• _Task statement_:
Each record needs to be retyped exactly, though its pictures should not appear.
*** Opening of Records ***
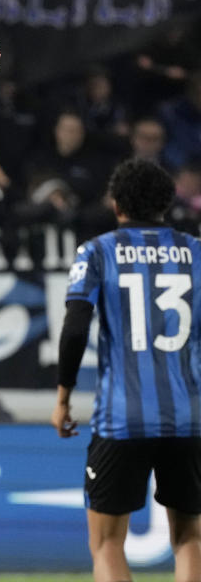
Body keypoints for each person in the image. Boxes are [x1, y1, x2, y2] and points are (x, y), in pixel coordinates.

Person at [52, 158, 201, 582]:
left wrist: (63, 398)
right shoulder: (196, 252)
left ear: (116, 204)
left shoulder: (97, 251)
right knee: (190, 539)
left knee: (106, 544)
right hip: (189, 418)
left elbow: (75, 326)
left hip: (121, 419)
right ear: (167, 204)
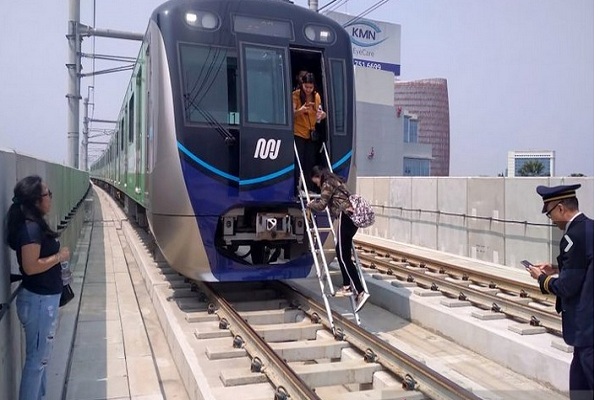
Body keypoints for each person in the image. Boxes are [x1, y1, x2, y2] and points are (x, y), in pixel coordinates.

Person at [5, 175, 70, 400]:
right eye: (47, 194)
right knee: (36, 362)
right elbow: (31, 267)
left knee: (40, 360)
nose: (50, 198)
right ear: (35, 200)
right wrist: (59, 256)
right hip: (39, 303)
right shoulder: (31, 229)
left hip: (41, 301)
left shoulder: (33, 225)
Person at [526, 184, 593, 400]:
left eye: (550, 213)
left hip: (586, 330)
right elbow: (586, 268)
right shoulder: (591, 228)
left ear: (561, 208)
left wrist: (542, 278)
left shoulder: (572, 237)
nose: (551, 219)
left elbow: (566, 287)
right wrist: (556, 269)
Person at [307, 165, 370, 312]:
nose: (316, 184)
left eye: (315, 181)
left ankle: (360, 291)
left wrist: (310, 204)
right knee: (341, 252)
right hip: (352, 219)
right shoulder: (337, 181)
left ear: (318, 177)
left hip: (345, 217)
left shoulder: (327, 183)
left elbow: (322, 205)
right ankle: (347, 285)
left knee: (343, 256)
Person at [292, 72, 326, 194]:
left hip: (311, 133)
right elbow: (291, 114)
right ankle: (295, 188)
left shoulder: (316, 96)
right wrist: (301, 110)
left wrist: (322, 115)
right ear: (302, 85)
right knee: (298, 161)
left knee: (310, 162)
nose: (308, 90)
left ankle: (309, 187)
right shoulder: (295, 95)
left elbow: (321, 113)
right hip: (298, 132)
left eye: (310, 87)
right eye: (306, 87)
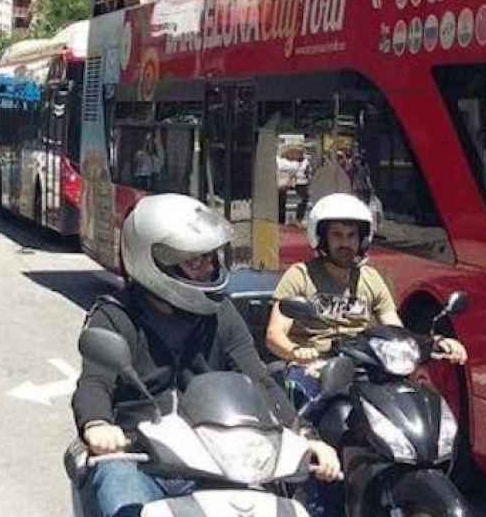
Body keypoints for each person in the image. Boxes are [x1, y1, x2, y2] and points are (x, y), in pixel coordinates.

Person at [71, 193, 341, 517]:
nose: (206, 268)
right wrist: (98, 424)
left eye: (209, 258)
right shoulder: (115, 316)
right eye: (193, 260)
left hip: (214, 459)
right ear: (152, 259)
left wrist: (304, 435)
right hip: (136, 459)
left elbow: (258, 378)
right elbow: (94, 382)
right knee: (122, 499)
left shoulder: (220, 313)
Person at [265, 193, 466, 407]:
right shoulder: (300, 276)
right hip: (313, 368)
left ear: (362, 240)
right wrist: (298, 352)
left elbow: (395, 330)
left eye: (351, 236)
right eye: (337, 235)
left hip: (363, 367)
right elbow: (274, 335)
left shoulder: (371, 279)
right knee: (304, 419)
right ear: (322, 238)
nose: (345, 243)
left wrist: (435, 343)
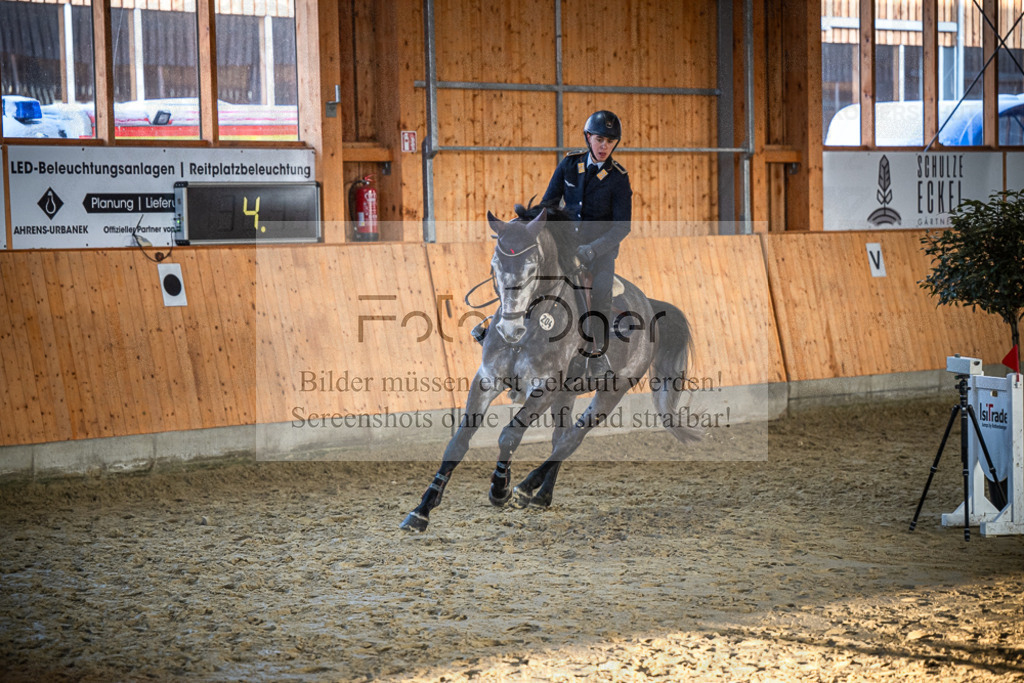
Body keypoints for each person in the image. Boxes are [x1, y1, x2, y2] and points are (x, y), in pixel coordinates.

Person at [541, 109, 632, 378]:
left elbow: (622, 226)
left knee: (601, 291)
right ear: (588, 137)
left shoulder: (618, 177)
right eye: (600, 140)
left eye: (610, 142)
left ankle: (597, 354)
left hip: (599, 252)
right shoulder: (570, 165)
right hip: (567, 247)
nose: (604, 146)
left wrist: (593, 249)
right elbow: (548, 204)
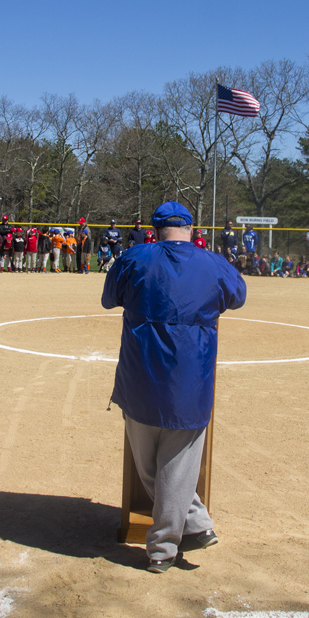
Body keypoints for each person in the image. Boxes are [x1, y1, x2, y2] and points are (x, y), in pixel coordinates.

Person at [101, 200, 246, 572]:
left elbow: (108, 299)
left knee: (151, 467)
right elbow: (238, 297)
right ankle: (192, 528)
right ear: (191, 230)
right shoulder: (212, 262)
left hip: (141, 378)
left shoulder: (136, 257)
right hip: (189, 382)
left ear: (154, 230)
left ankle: (169, 544)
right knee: (176, 469)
*** Close of Records ***
• _Response area_:
Body keypoints for each person in the image. Boxes are [x1, y1, x2, y2] and points are (x, y), in pixel coordinates.

Person at [52, 158, 201, 582]:
left wrist: (63, 398)
right shoulder: (196, 252)
left ear: (116, 204)
left shoulder: (97, 251)
right knee: (190, 539)
left knee: (106, 544)
right hip: (189, 418)
left elbow: (75, 326)
left hip: (121, 419)
right ear: (167, 204)
Body keypoints for each person in the image. Boxes are [x1, y1, x2, y2] and points are (x, y), in pixel coordinates.

Person at [5, 175, 70, 400]:
right eye: (47, 194)
right knee: (36, 362)
right elbow: (31, 267)
left knee: (40, 360)
nose: (50, 198)
right ear: (35, 200)
right wrist: (59, 256)
right hip: (39, 303)
right shoulder: (31, 229)
left hip: (41, 301)
left shoulder: (33, 225)
Person at [526, 184, 593, 400]:
left eye: (550, 213)
left hip: (586, 330)
right elbow: (586, 268)
right shoulder: (591, 228)
left ear: (561, 208)
left wrist: (542, 278)
left shoulder: (572, 237)
nose: (551, 219)
left elbow: (566, 287)
right wrist: (556, 269)
Person at [307, 165, 370, 312]:
nose: (316, 184)
left eye: (315, 181)
left ankle: (360, 291)
left wrist: (310, 204)
right knee: (341, 252)
right hip: (352, 219)
right shoulder: (337, 181)
left ear: (318, 177)
left hip: (345, 217)
left shoulder: (327, 183)
left elbow: (322, 205)
right ankle: (347, 285)
left knee: (343, 256)
Person at [292, 72, 326, 194]:
left hip: (311, 133)
right elbow: (291, 114)
right ankle: (295, 188)
left shoulder: (316, 96)
right wrist: (301, 110)
left wrist: (322, 115)
right ear: (302, 85)
right knee: (298, 161)
left knee: (310, 162)
nose: (308, 90)
left ankle: (309, 187)
right shoulder: (295, 95)
left elbow: (321, 113)
right hip: (298, 132)
left eye: (310, 87)
right eye: (306, 87)
Body keypoints for each person in the image. Boxes are [x1, y1, x2, y2] and points are (x, y), in pixel coordinates.

Person at [71, 193, 341, 517]:
nose: (206, 268)
right wrist: (98, 424)
left eye: (209, 258)
right shoulder: (115, 316)
right eye: (193, 260)
left hip: (214, 459)
right ear: (152, 259)
left wrist: (304, 435)
right hip: (136, 459)
left elbow: (258, 378)
right elbow: (94, 382)
right knee: (122, 499)
left shoulder: (220, 313)
Person at [265, 193, 466, 407]:
right shoulder: (300, 276)
right hip: (313, 368)
left ear: (362, 240)
right wrist: (298, 352)
left elbow: (395, 330)
left eye: (351, 236)
right eye: (337, 235)
left hip: (363, 367)
right elbow: (274, 335)
left shoulder: (371, 279)
right knee: (304, 419)
right ear: (322, 238)
nose: (345, 243)
left wrist: (435, 343)
Body keypoints for each person in the image. Boxes are [x1, y1, x2, y2] and points are (x, y), in pixel coordinates.

Person at [541, 109, 632, 378]:
left elbow: (622, 226)
left knee: (601, 291)
right ear: (588, 137)
left shoulder: (618, 177)
right eye: (600, 140)
left eye: (610, 142)
left ankle: (597, 354)
left hip: (599, 252)
right shoulder: (570, 165)
right hip: (567, 247)
nose: (604, 146)
left wrist: (593, 249)
right elbow: (548, 204)
Body keypoints for each person in the image. Boxes are [x1, y1, x2, y2] and points are (x, y), in pixel coordinates.

Person at [101, 200, 246, 572]:
left elbow: (108, 299)
left knee: (151, 467)
right elbow: (238, 297)
right ankle: (192, 528)
right ear: (191, 230)
right shoulder: (212, 262)
left hip: (141, 378)
left shoulder: (136, 257)
right hip: (189, 382)
left ear: (154, 230)
left ankle: (169, 544)
right knee: (176, 469)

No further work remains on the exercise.